In engaging in this battle to prove our ill health we fulfil a certain intention (one embraced by the media), a public transcript, which centres on the notion of the supposed separation of the deserving from the undeserving sick. This is a misdirection, in that we are failing to catch a more radical message inherent in the policy that underpins the WCA. This message has been quite overt, Grayling and Gunnyeon have acknowledged that people being moved off ESA onto JSA are indeed sick. That is the point of Grayling stating it is not about ‘failing’. He quite readily, and contradictorily, admits that people ‘found fit’ are to some extent sick. What he is saying, and it is a message that is a departure from previous public conceptions of illness, is that the sick must work.

This message has been overshadowed by the understandable outcry over extremely sick people being found fit for work by Atos Healthcare’s medically qualified servants.
But it is at the heart of this government policy. The sick must now work. Of course it is only the poor sick who must work, because those with financial resources, those who are the least in need of any support, have the luxury of being able to accomodate their illness, take care of themselves and live an adapted life. The poorer sick must ignore their physical/mental impairments, ignore their bodies’ messages and strive to overcome feelings of discomfort, pain and malaise in order to put themselves to work.
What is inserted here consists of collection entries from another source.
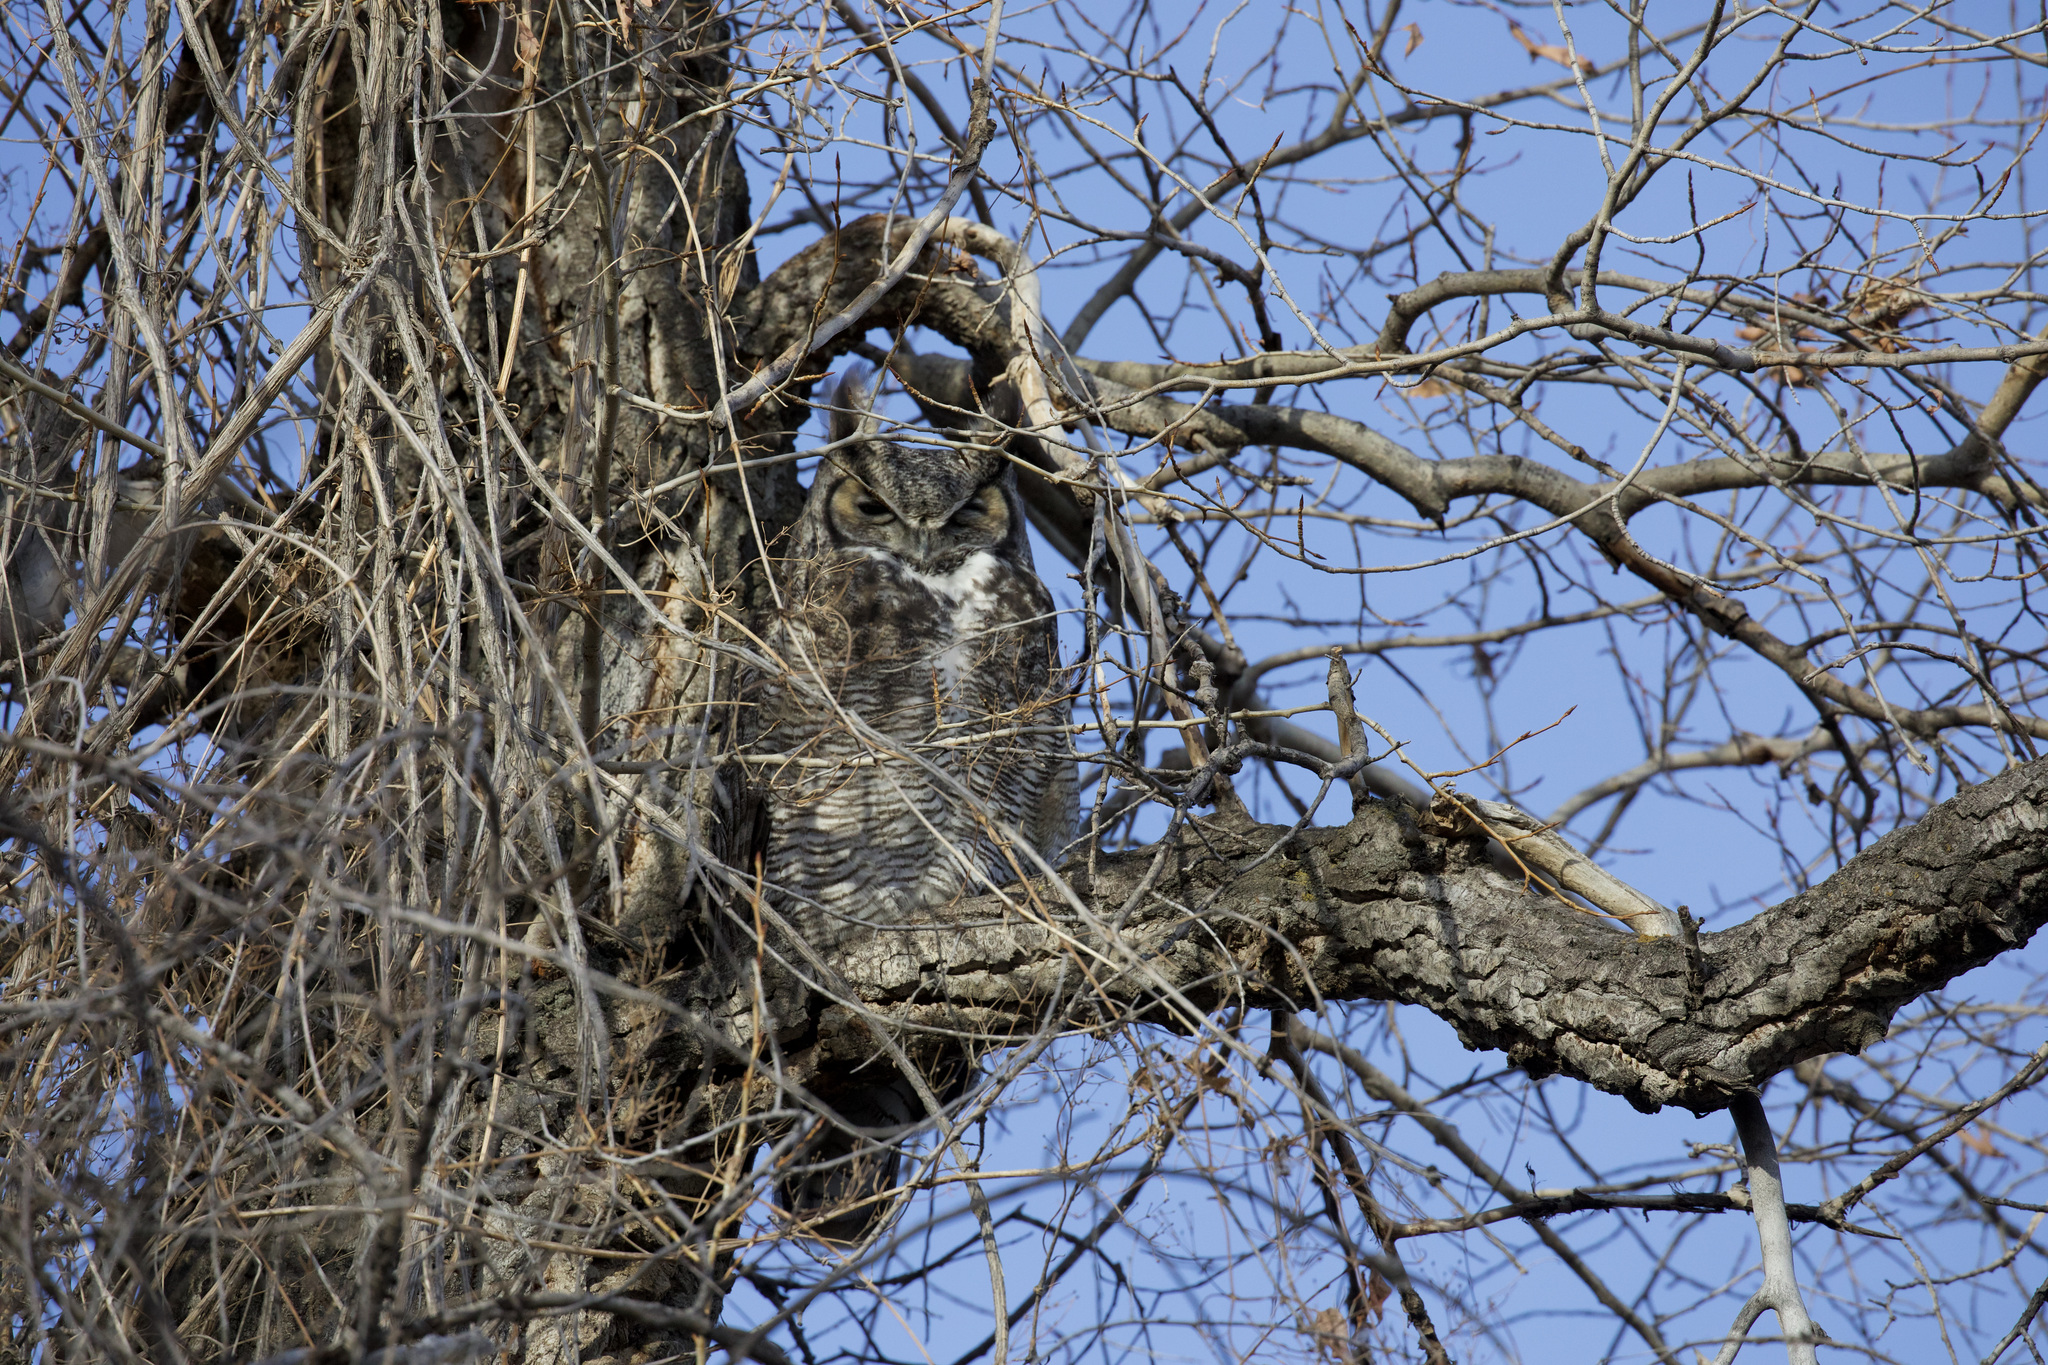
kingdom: Animalia
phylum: Chordata
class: Aves
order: Strigiformes
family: Strigidae
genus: Bubo
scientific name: Bubo virginianus
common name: Great horned owl
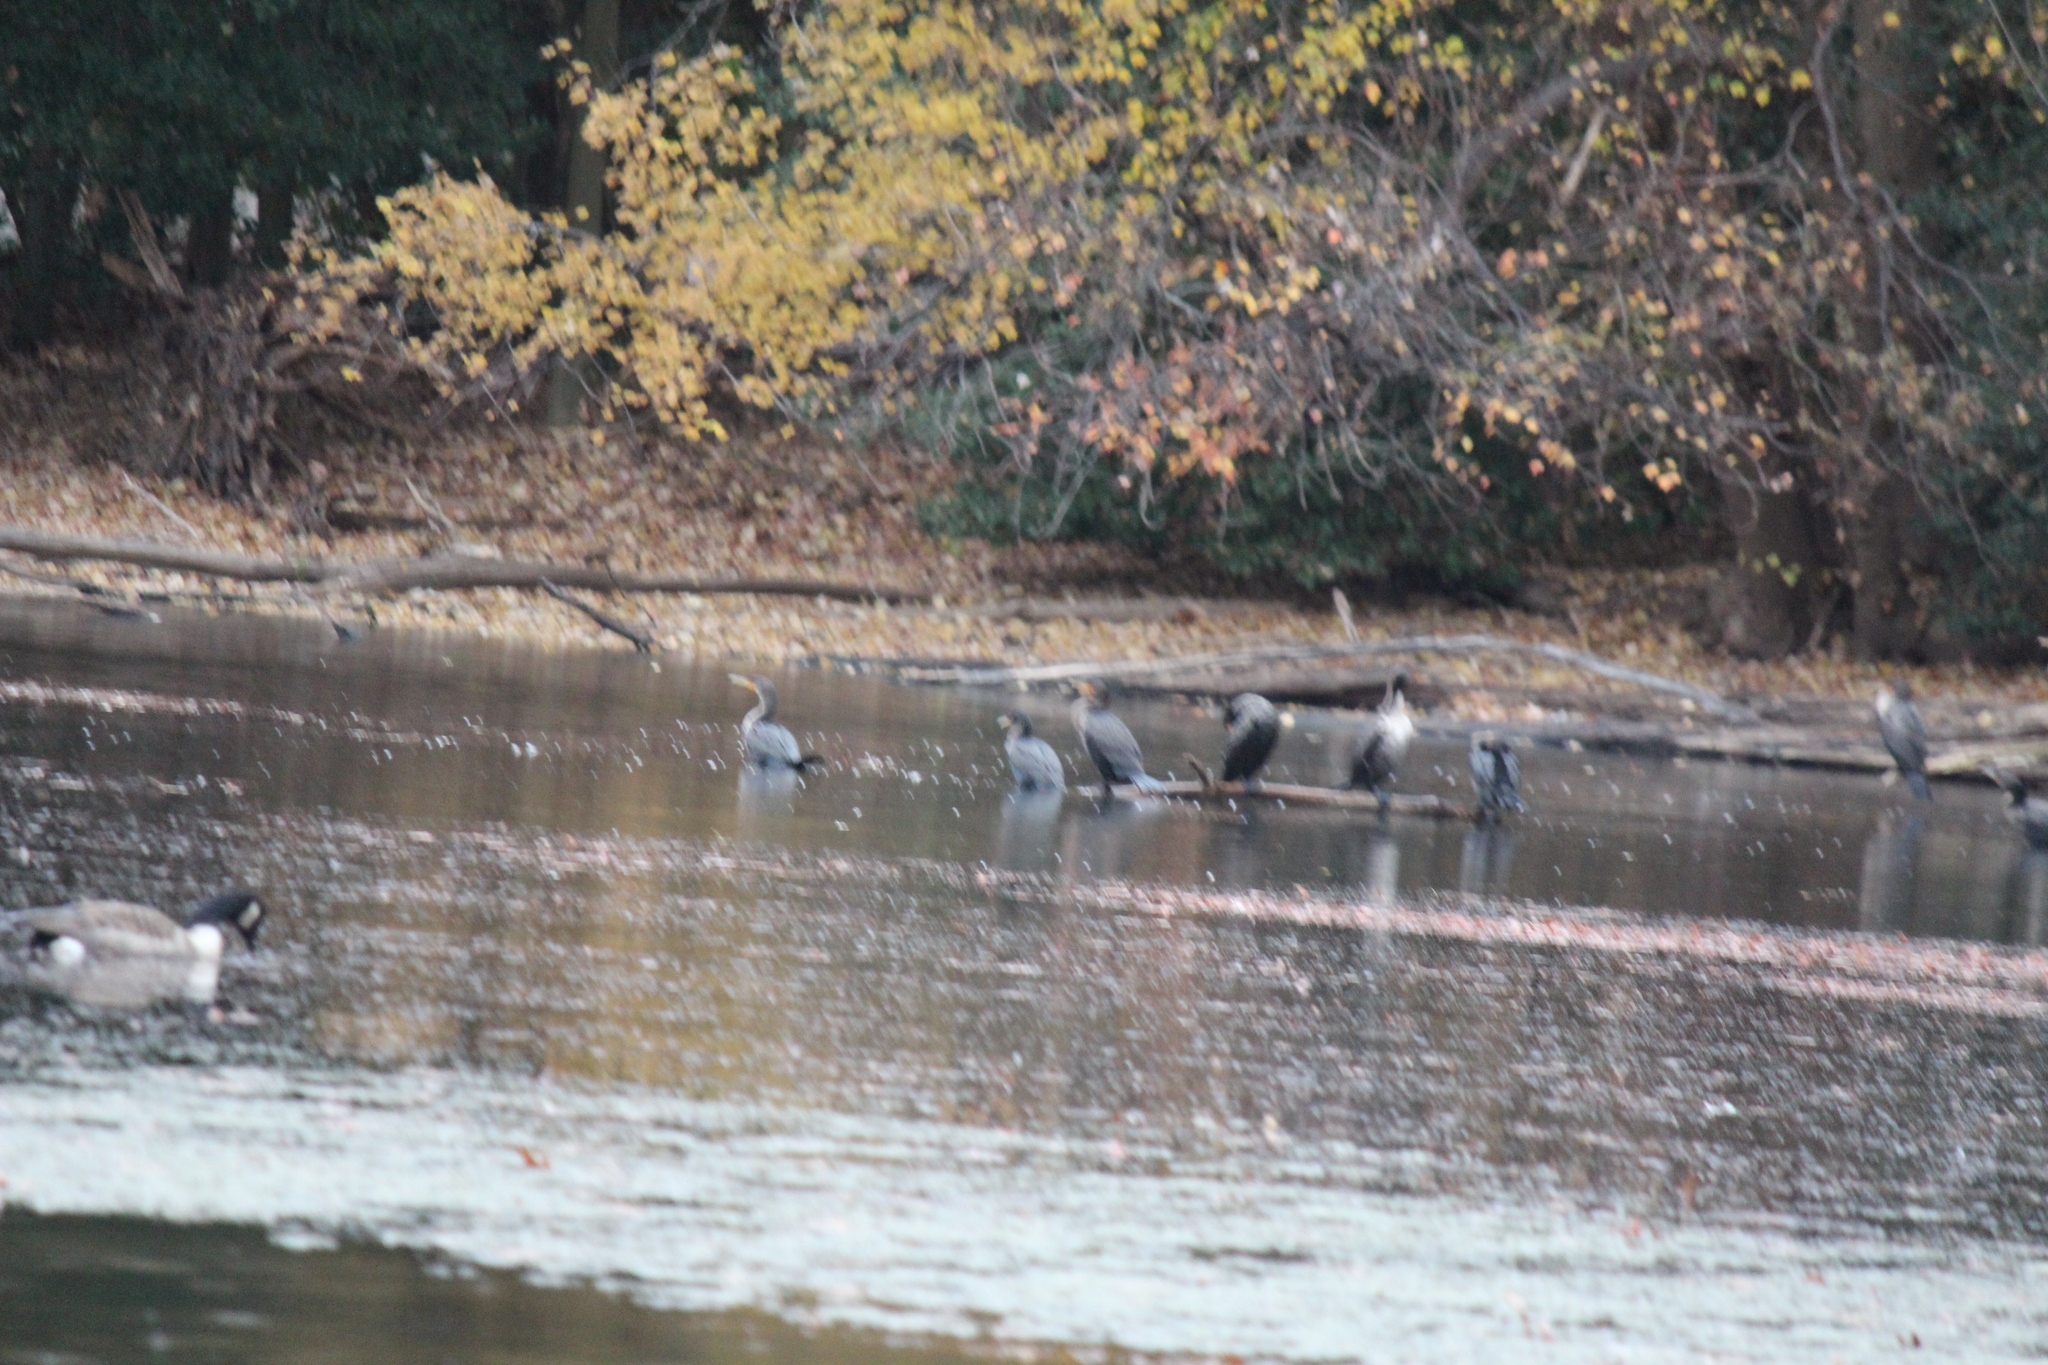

The glib idea culled from one literature review assessing the ‘benefits of work’, that Work Is Good For You, does not have sickness as its focus. It proves nothing other than that a lack of income is bad for you, which is to statethebleedinobvious. It in no way demonstrates that sick people in work are better off for forcing more activity out of an impaired body. Reason tells us this. But what this government is doing is not reasonable. It is a blatant attempt to change people’s attitudes to the relationship between (ill) health and work. It is not for the purpose of, as some have genuinely attempted to do, removing barriers to work for the sick and disabled. It is an attempt to remove conceptual barriers that acknowledge limits to what a sick person should be forced to do in order to survive in their society . It is to remove support, both financial and social, from the sick, by removing any obligation on the state to provide this, their side of the social contract.